Dataset Start Marker

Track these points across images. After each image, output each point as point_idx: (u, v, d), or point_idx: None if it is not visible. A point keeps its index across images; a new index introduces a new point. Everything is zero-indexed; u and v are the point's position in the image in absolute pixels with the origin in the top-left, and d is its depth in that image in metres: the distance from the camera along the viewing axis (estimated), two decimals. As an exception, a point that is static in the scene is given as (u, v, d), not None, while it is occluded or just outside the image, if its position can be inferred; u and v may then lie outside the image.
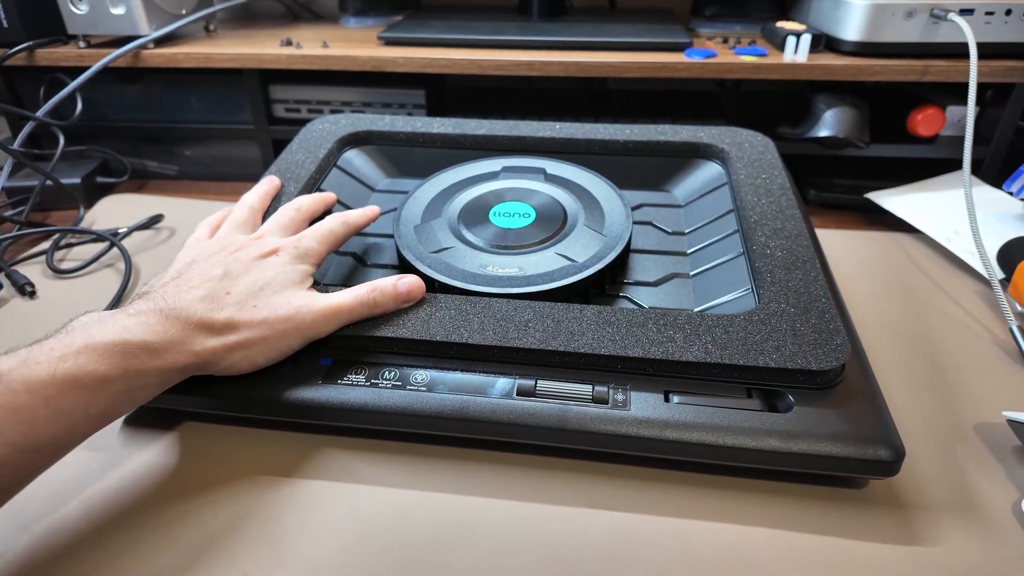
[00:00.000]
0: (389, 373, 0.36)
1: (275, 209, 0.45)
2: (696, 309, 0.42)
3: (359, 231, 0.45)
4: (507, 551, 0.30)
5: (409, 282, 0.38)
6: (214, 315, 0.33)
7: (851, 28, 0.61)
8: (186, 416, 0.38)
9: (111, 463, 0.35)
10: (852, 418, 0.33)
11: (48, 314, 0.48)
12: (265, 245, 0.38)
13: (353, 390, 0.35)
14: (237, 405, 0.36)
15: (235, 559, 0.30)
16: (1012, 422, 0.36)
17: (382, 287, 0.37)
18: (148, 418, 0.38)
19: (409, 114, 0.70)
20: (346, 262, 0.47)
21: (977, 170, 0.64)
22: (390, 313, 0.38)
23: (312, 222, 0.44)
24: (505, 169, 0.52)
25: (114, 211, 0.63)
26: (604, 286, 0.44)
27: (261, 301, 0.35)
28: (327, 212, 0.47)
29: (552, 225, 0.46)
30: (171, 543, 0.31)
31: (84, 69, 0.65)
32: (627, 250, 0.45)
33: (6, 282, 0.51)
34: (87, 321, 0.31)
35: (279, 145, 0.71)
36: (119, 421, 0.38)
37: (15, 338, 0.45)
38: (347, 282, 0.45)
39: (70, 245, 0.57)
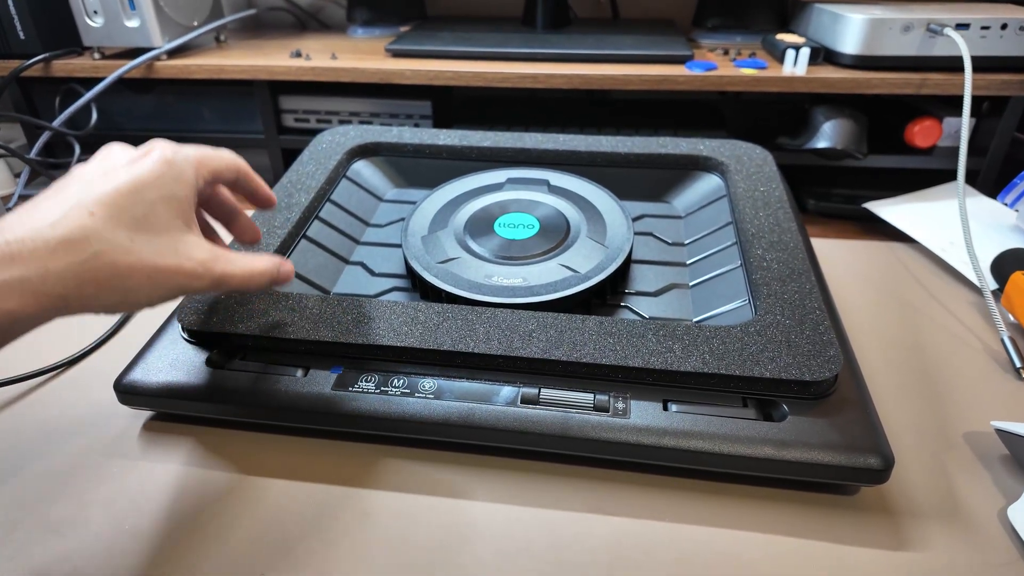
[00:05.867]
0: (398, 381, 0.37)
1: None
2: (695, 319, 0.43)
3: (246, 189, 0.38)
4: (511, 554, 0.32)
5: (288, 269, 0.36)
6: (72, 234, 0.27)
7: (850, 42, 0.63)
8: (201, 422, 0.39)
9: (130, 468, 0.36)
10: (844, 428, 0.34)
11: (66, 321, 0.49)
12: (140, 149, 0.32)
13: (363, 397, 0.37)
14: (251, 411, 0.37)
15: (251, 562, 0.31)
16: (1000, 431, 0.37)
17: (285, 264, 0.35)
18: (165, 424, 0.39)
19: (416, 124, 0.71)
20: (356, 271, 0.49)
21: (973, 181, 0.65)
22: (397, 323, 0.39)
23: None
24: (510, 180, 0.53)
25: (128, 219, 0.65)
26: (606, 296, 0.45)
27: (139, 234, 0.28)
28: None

Dataset End Marker

Your objective: In the data above, retype exactly and only the lines between the one holding "3: (359, 231, 0.45)" and the one holding "31: (84, 69, 0.65)", inclusive.

Response area:
3: (359, 231, 0.45)
4: (507, 551, 0.30)
5: (409, 282, 0.38)
6: (214, 315, 0.33)
7: (851, 28, 0.61)
8: (186, 416, 0.38)
9: (111, 463, 0.35)
10: (852, 418, 0.33)
11: (48, 314, 0.48)
12: (265, 245, 0.38)
13: (353, 390, 0.35)
14: (237, 405, 0.36)
15: (235, 559, 0.30)
16: (1012, 422, 0.36)
17: (382, 287, 0.37)
18: (148, 418, 0.38)
19: (409, 114, 0.70)
20: (346, 262, 0.47)
21: (977, 170, 0.64)
22: (390, 313, 0.38)
23: (312, 222, 0.44)
24: (505, 169, 0.52)
25: (114, 211, 0.63)
26: (604, 286, 0.44)
27: (261, 301, 0.35)
28: (327, 212, 0.47)
29: (552, 225, 0.46)
30: (171, 543, 0.31)
31: (84, 69, 0.65)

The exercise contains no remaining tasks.